– W mojej ocenie złożyły się na to dwa czynniki: dyscyplina kosztowa oraz wysoki przyrost aktywów towarzystw w ubiegłym roku – wyjaśnia Kamil Kosiński, dyrektor finansowy PTE Pekao Pioneer.
W końcu marca tego roku w otwartych funduszach emerytalnych, którymi zarządzają PTE, było 274,1 mld zł w porównaniu do 237,9 mld zł przed rokiem. Koszty ponoszone przez PTE wyniosły w I kw. 168,1 mln zł wobec 195,7 mln zł rok wcześniej. To w dużej mierze efekt spadku kosztów akwizycji związany z zakazem samodzielnego zdobywania klientów.

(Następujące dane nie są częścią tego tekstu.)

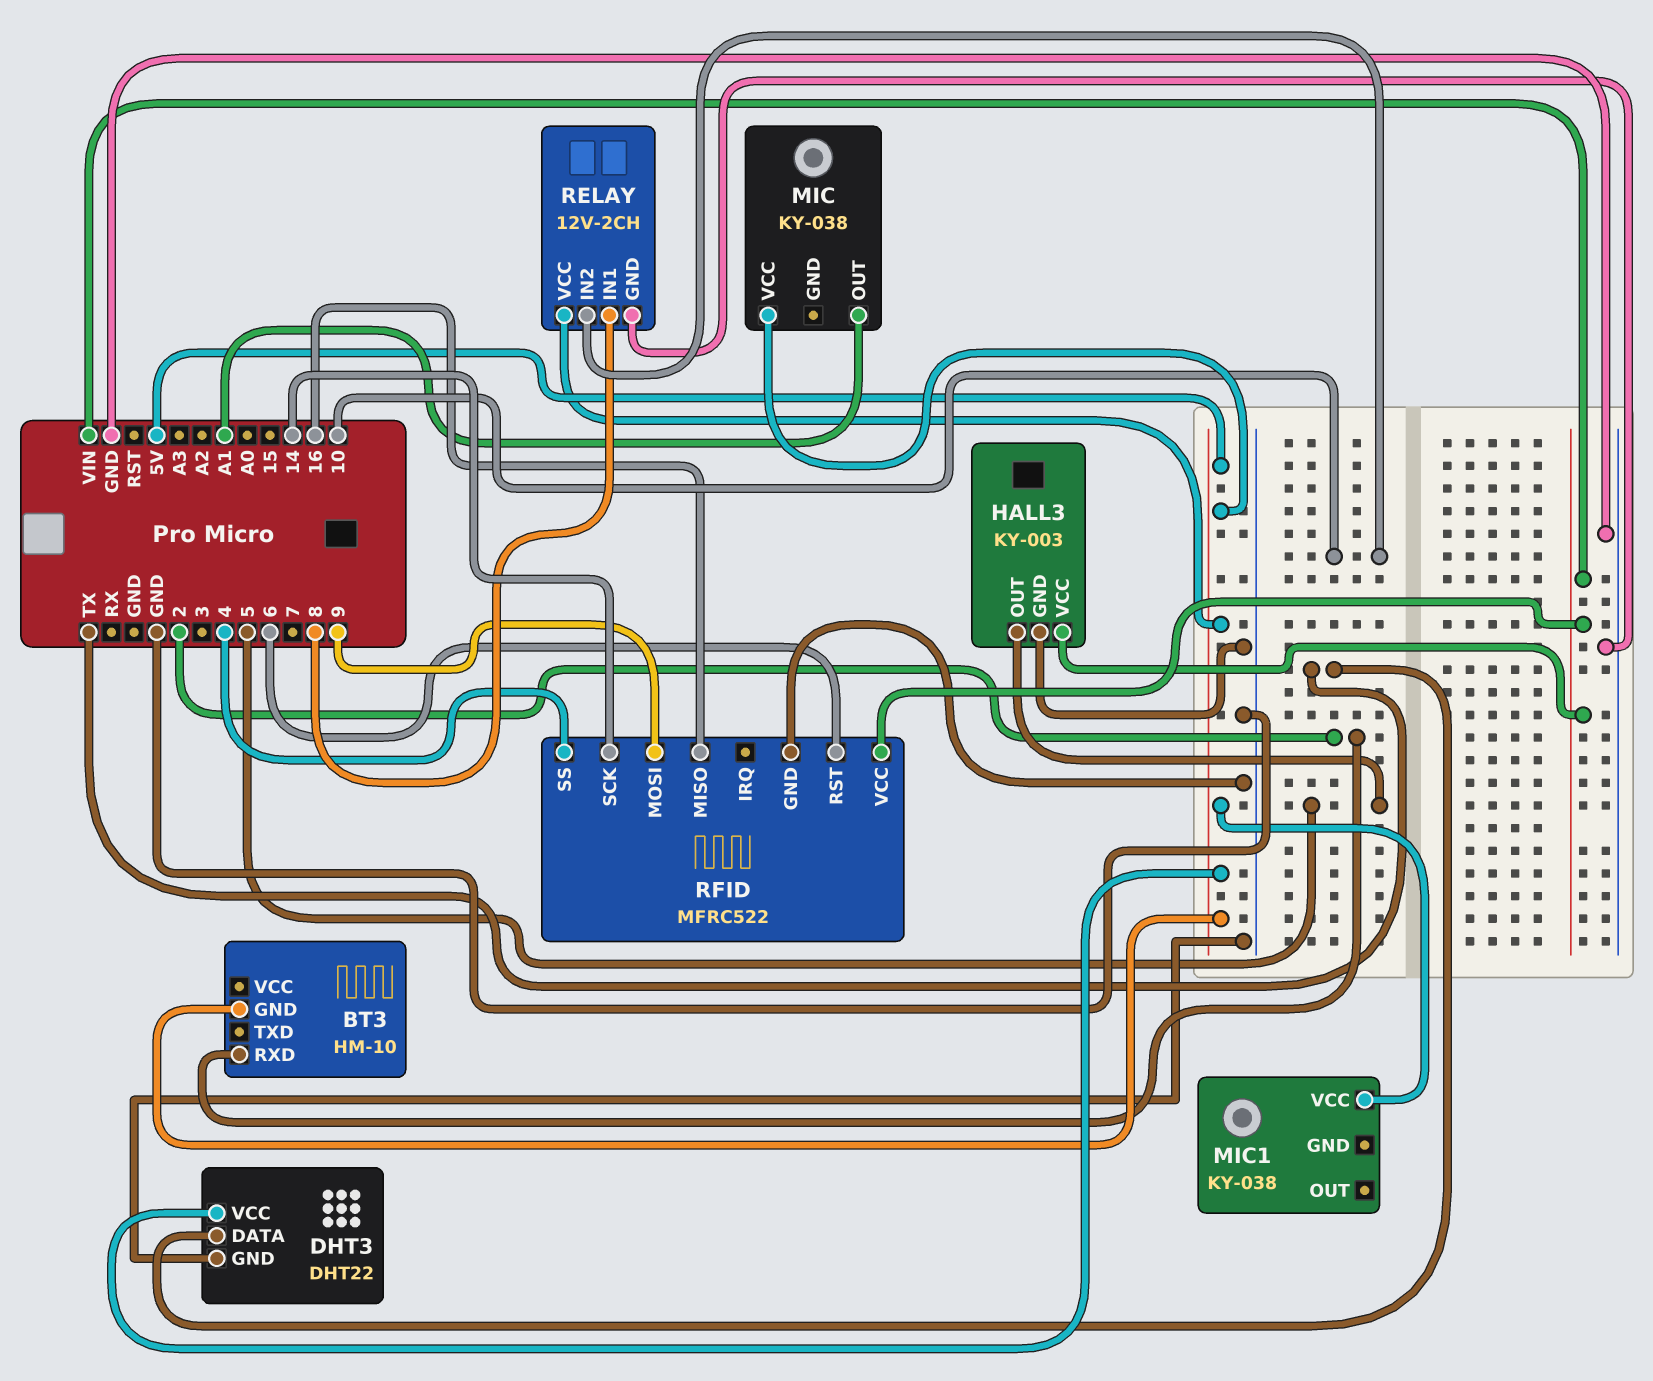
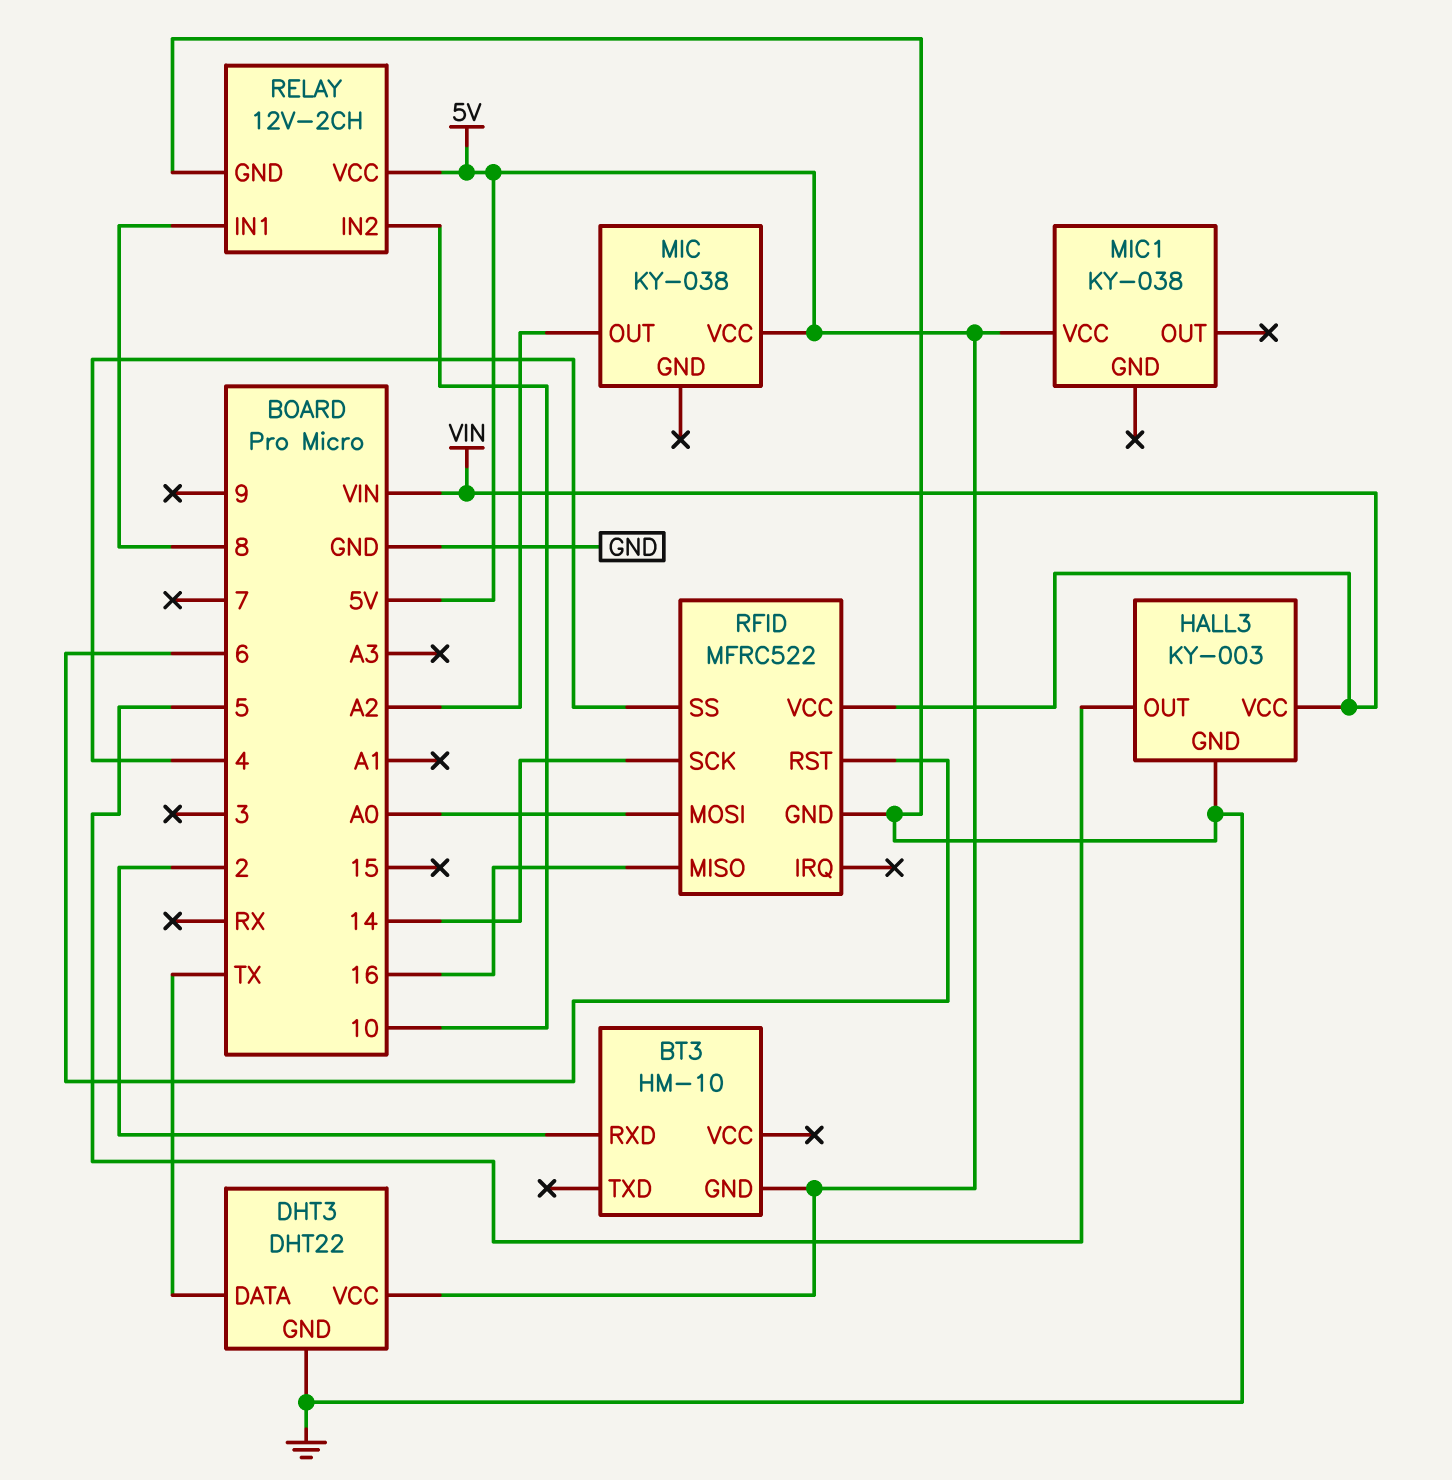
MIC pin OUT: A1 -> A2
RFID pin MOSI: 9 -> A0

– Dobre wyniki PTE są związane z wysokimi zyskami, jakie przynoszą dokonywane przez nie inwestycje, i to w kolejnym roku dekoniunktury gospodarczej – ocenia Piotr Królikowski, prezes PTE Nordea. – Jest to ważne zwłaszcza w momencie, kiedy zarzuca się funduszom, że nie będą w stanie wypracować wysokich zysków i zapewnić swoim członkom emerytur na odpowiednim poziomie. Jeśli prowadzimy dyskusję na temat przyszłości funduszy, powinna ona być merytoryczna, a najważniejszymi argumentami, jakimi posługują się strony dyskusji, powinny być właśnie osiągane przez PTE wyniki – dodał.
Reklama
Łączne przychody towarzystw wynikające z zarządzania otwartymi funduszami emerytalnymi wyniosły 397,5 mln zł w I kw. 2013 r. wobec 362,2 mln zł rok wcześniej.
KNF podała także wyniki finansowe otwartych funduszy emerytalnych. Te zaś miały w I kw. blisko 2,3 mld zł straty. Wynikało to z tego, że spadła wartość jednostek rozrachunkowych OFE. Dla porównania – w pierwszych trzech miesiącach 2012 r. fundusze miały 11,2 mld zł straty.